いつも通りで、いつも通りじゃない私たち。

バレーの会話はするけど、

他は特に話すこともなく。

「莉緒、いい加減にしろよ?自分でわかってんでしょ?」

けんくんに言われて、

視線を逸らす。

「莉緒、今回のはお前が悪いからな?ちゃんと謝れよ、」

「…」

「返事」

「…できたら…」

そう返すとデコピンされる。

けんくんはため息をついて、

バレーの映像を見る私の隣に座る。

「…なにが引っかかるの。
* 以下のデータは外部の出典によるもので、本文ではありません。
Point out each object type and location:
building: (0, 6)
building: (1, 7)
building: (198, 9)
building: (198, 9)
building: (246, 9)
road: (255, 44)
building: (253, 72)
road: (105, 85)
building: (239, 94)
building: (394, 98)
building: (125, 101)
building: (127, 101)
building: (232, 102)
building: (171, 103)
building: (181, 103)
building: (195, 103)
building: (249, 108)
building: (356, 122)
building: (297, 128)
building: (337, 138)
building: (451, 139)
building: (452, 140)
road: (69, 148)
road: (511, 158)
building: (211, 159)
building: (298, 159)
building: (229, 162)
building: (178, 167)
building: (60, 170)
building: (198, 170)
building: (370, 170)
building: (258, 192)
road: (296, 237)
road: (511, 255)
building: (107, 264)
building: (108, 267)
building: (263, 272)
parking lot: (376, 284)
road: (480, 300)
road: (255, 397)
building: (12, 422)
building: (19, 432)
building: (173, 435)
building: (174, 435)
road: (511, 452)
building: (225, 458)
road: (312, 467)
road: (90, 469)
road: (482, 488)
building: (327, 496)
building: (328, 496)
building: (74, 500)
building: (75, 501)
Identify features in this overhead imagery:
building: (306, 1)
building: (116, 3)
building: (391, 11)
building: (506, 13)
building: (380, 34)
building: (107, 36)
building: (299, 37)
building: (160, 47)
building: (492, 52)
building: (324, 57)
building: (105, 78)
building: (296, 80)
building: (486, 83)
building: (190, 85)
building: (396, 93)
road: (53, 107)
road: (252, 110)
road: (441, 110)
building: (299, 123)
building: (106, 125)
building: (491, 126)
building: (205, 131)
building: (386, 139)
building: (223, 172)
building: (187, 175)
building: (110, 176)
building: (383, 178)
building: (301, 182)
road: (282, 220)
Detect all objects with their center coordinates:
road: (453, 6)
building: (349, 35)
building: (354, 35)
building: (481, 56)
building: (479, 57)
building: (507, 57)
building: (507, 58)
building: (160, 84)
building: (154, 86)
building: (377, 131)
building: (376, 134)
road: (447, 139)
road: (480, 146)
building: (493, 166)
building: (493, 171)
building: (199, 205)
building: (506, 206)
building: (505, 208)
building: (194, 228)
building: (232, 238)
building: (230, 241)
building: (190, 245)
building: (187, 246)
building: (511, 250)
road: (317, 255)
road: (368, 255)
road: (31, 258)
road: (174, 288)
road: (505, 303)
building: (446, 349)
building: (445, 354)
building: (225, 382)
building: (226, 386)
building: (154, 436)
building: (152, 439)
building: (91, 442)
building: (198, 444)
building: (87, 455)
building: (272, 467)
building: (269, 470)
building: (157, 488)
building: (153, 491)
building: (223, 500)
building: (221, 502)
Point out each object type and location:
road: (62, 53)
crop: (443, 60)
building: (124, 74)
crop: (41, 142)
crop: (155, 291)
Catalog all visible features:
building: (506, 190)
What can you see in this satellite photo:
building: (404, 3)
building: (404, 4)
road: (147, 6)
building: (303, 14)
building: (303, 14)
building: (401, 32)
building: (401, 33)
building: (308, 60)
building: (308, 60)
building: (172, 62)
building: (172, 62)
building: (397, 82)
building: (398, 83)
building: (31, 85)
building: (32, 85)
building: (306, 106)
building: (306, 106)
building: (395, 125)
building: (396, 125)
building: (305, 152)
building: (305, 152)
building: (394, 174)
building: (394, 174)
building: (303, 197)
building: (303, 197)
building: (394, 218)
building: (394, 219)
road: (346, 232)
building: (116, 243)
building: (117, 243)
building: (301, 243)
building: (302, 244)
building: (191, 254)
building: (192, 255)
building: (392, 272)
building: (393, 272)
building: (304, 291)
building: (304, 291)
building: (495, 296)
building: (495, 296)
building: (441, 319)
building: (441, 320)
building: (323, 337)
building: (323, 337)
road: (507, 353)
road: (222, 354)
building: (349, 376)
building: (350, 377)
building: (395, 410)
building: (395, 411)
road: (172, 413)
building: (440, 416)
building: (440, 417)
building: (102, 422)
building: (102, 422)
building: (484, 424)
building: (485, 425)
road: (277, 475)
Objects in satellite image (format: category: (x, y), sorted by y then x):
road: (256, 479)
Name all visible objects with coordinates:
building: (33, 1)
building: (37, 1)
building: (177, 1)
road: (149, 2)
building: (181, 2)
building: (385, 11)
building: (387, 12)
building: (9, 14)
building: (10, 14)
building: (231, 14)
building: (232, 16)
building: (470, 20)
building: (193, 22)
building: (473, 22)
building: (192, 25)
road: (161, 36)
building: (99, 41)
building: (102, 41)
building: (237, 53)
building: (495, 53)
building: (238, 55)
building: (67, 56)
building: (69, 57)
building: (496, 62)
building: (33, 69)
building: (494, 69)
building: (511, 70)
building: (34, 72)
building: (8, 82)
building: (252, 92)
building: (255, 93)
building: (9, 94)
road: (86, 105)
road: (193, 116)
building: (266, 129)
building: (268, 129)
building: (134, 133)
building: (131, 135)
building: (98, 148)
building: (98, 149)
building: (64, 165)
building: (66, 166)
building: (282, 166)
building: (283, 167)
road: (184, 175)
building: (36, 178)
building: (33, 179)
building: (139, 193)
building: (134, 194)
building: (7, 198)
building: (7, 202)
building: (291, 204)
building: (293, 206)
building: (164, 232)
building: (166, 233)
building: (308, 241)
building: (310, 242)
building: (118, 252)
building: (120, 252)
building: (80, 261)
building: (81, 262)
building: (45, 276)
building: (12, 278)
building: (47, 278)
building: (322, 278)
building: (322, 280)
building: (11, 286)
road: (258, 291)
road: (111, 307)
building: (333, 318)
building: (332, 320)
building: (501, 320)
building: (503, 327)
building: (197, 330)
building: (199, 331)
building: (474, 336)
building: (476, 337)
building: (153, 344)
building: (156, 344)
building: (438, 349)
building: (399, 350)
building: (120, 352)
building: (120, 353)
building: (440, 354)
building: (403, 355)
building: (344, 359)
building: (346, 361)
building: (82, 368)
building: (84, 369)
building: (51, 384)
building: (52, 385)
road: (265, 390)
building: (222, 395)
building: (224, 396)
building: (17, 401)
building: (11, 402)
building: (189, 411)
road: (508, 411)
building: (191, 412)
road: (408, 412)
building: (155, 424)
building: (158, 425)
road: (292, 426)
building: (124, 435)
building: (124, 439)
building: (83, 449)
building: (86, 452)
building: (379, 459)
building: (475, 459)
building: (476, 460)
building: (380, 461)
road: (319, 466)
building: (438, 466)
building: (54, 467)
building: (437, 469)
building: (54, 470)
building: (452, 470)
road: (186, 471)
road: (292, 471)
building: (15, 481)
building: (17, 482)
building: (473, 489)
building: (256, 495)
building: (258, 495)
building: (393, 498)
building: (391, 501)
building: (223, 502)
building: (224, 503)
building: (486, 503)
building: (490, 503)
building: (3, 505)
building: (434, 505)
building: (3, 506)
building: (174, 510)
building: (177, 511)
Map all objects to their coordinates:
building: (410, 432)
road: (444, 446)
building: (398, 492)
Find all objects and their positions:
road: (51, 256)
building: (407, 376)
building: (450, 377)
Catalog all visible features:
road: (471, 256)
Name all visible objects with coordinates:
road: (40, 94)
」

「…」

なにが、と言われてどう返せばいいのか。

「その莉緒の自信なさすぎるのはやっぱり俺のせい…かもな。」

けんくんの言葉の真意がいまいち分からなくて首を傾げる。

なんでけんくんのせい?

「とりあえず、お前は俺が1番すごいと思うやつで、祐真も尊敬する人を、悪くいってんだからな。祐真もそれは怒るよ、大好きな人のマイナスなこと言われたら。」

「でも、」

「じゃあ周りが祐真の愚痴を言ってたら?渉を貶してたら?俺を叩いてたら?」

「なにも知らないくせに、って悔しく思うし、そんなことない、私の好きな人バカにすんなって思う…けど。」

「ね、そう言うこと。今日、リサちゃんと渉とご飯行く約束してるから祐真と仲良くやれよ。」

そう言って立ち上がろうとするけんくんの袖を掴む。